Sooner or later every DBA needs to purge old data from database tables. And it often happens that such tables are large enough. This can be done using table partitioning. Such approach is used rarely but in case of really large table it is very useful. In this article we`ll show an example of data purging based on partitioning from real life experience.
So we had a table with application logs in one of our client`s production databases. It was about 80 millions rows in it. We needed to leave only actual data in this table and moreover this table had to be available for inserts during purging. Size of actual data was 10 millions rows. Of course we could have setup a job which would delete rows from the table in small chunks in a loop. But it can be time consuming and would place locks on the table. So we decided to go with partitioning.
Here is a high level plan:
1. Rename current logs table.
2. Create a new table named like the old one.
3. Create partitions with old data and actual data in renamed table.
4. Add partition with actual data to the log table.
Here are some challenges we had to overcome:
- You can add partitions to the table only if the table is empty.

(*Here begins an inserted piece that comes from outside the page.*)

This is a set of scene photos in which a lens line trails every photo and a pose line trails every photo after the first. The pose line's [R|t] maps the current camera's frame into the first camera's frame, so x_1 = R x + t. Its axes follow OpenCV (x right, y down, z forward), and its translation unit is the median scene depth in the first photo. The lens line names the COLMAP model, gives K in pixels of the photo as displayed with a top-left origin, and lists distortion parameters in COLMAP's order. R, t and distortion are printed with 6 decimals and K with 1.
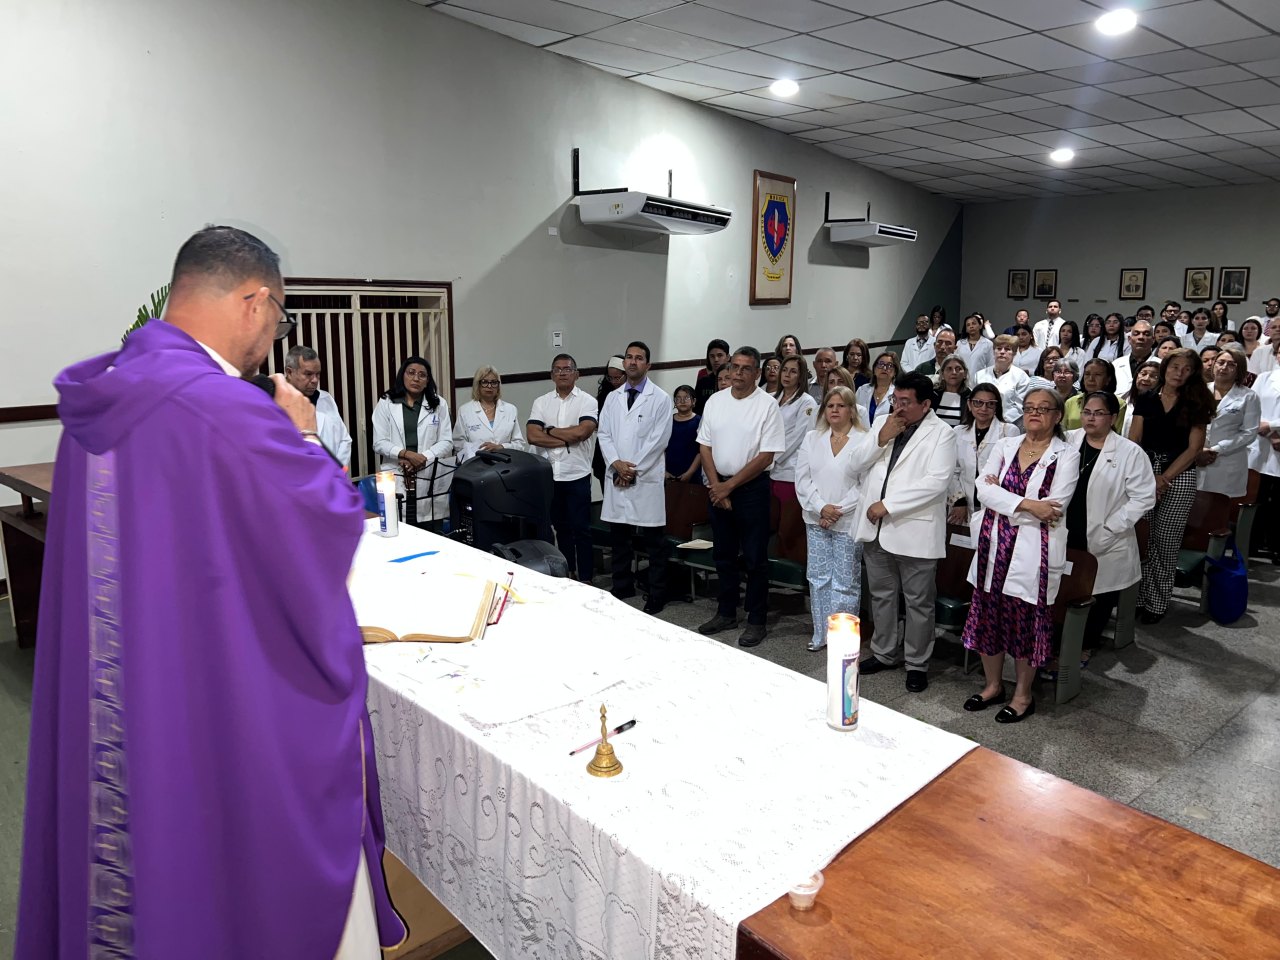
lens RADIAL K [[975.5, 0, 642.4], [0, 975.5, 481.9], [0, 0, 1]] dist [0.062096, -0.084700]
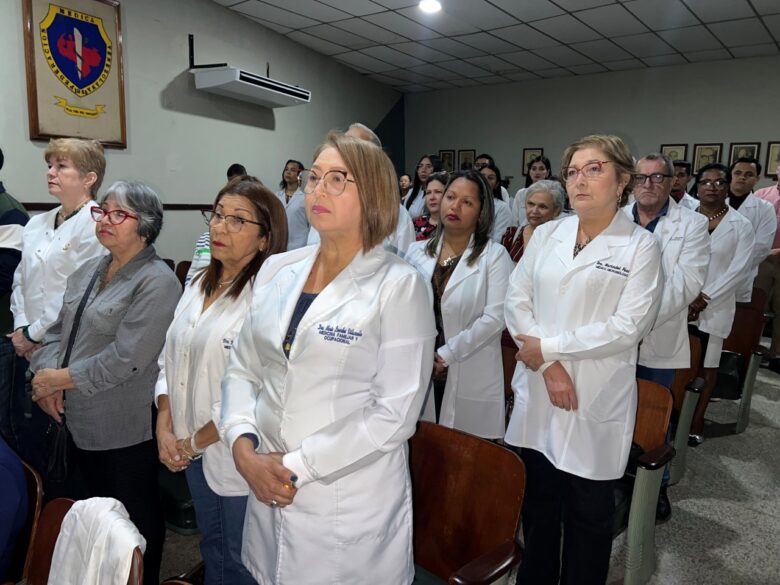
lens RADIAL K [[594.5, 0, 388.5], [0, 594.5, 291.1], [0, 0, 1]] dist [0.062096, -0.084700]
pose [[0.991065, 0.009231, 0.133064, 0.305866], [-0.006126, 0.999700, -0.023730, -0.041767], [-0.133243, 0.022703, 0.990823, 0.426937]]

- Creating partitions on the table with millions of rows may take some time and table may get filled.
Here is the workaround. We renamed log table two times. We did it second time after creating the partitions. So here is how it looks like.
- Log table is renamed
- New log table is created
- Partitions are added to the table
- The data is copied from second table which was renamed to the new table. There were collected a few thousands records in it during the time of partition creation.
Let`s get to the code.
Assume we have a table listed below
CREATE TABLE [dbo].[AppLogs](
[LogEvent] [nvarchar](50) NULL,
127.0.0.1 [nvarchar](50) NULL,
[the_date] [datetime] NULL,
[Quantity] [nvarchar](100) NULL,
[Id] [nvarchar](100) NULL,
[ppc] [nvarchar](100) NULL
)
1. Rename the table
GO
EXEC sp_rename 'dbo.AppLogs', 'AppLogs1';
GO
2. Create new table with the same structure
CREATE TABLE [dbo].[AppLogs](
[LogEvent] [nvarchar](50) NULL,
127.0.0.1 [nvarchar](50) NULL,
[the_date] [datetime] NULL,
[Quantity] [nvarchar](100) NULL,
[Id] [nvarchar](100) NULL,
[ppc] [nvarchar](100) NULL
)
3. Create partition function, partition schema and partitions.
BEGIN TRAN
CREATE PARTITION FUNCTION[PartitionFuncAppLogs](datetime)

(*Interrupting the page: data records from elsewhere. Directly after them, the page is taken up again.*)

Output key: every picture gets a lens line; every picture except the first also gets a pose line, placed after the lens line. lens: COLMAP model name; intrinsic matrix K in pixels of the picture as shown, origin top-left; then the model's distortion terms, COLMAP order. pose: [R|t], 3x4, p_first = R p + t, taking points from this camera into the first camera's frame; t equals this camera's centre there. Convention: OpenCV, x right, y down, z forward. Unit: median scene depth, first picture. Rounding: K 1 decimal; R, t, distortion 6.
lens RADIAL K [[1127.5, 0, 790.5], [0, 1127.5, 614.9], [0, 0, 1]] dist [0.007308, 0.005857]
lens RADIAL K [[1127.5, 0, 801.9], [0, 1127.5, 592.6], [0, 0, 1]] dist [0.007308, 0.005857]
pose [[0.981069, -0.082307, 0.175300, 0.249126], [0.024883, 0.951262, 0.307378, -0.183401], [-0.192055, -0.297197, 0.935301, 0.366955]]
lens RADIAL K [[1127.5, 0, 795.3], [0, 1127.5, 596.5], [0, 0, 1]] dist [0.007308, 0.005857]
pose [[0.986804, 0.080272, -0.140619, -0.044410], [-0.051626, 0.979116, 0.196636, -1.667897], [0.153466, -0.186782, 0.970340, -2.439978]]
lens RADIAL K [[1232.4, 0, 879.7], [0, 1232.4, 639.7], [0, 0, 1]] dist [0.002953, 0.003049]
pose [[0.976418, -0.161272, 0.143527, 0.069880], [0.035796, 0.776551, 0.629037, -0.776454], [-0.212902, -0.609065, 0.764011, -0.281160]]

AS RANGE RIGHT FOR VALUES (N'2013-01-01T00:00:00.001')
CREATE PARTITION SCHEME [PartitionSchemaAppLogs]
AS PARTITION[PartitionFuncAppLogs] TO ([PRIMARY], [PRIMARY])
CREATE CLUSTERED INDEX[CX_PartiionSchema] ON[dbo].[AppLogs1]
(
[the_date]
)WITH (SORT_IN_TEMPDB = OFF, IGNORE_DUP_KEY = OFF, DROP_EXISTING = OFF, ONLINE = OFF) ON [PartitionSchemaAppLogs]([the_date])

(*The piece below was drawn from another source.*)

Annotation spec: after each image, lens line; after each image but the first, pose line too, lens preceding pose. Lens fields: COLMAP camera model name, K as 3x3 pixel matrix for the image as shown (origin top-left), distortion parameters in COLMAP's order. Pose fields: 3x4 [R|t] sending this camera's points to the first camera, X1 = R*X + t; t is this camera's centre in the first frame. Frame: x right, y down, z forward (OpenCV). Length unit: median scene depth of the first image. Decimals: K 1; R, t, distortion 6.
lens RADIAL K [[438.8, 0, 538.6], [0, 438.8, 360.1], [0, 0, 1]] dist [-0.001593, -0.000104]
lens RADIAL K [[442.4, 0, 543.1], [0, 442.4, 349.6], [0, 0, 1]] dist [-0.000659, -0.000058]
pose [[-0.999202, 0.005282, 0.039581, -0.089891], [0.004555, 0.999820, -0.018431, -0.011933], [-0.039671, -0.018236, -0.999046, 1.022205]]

DROP INDEX[CX_PartiionSchema] ON[dbo].[AppLogs1] WITH ( ONLINE = OFF )
COMMIT TRAN
4. Add partition to the new logs table.
ALTER TABLE dbo.AppLogs1 SWITCH PARTITION 2 TO dbo.AppLogs
In current code sample we omit the steps of second rename of the table and recreation of the log table. They are similar to points 1 and 2. Also it is interesting to mention that there were transactions waiting to be inserted to the logs table at that moment. After creation of the tables there were about 100 rows of new data. Creation and adding of partition takes a few milliseconds.
Here is how to check which partition stores the data
SELECT $PARTITION.PartitionFuncAppLogs ('2013-01-01T08:22:07.345')
Using this approach we get following benefits
– Table was available, no down time..
– Data is separated
– Time taken is not much
A few notes
– Partitioning is available only in Enterprise edition of SQL Server
– At the moment of creation of a new table and adding a partition there can data insertion running on the table. In such case it will not be possible to add a partition. You will have to repeat this step again.
– This approach may not succeed in case of some specific data schema.
Good luck with your table partitioning.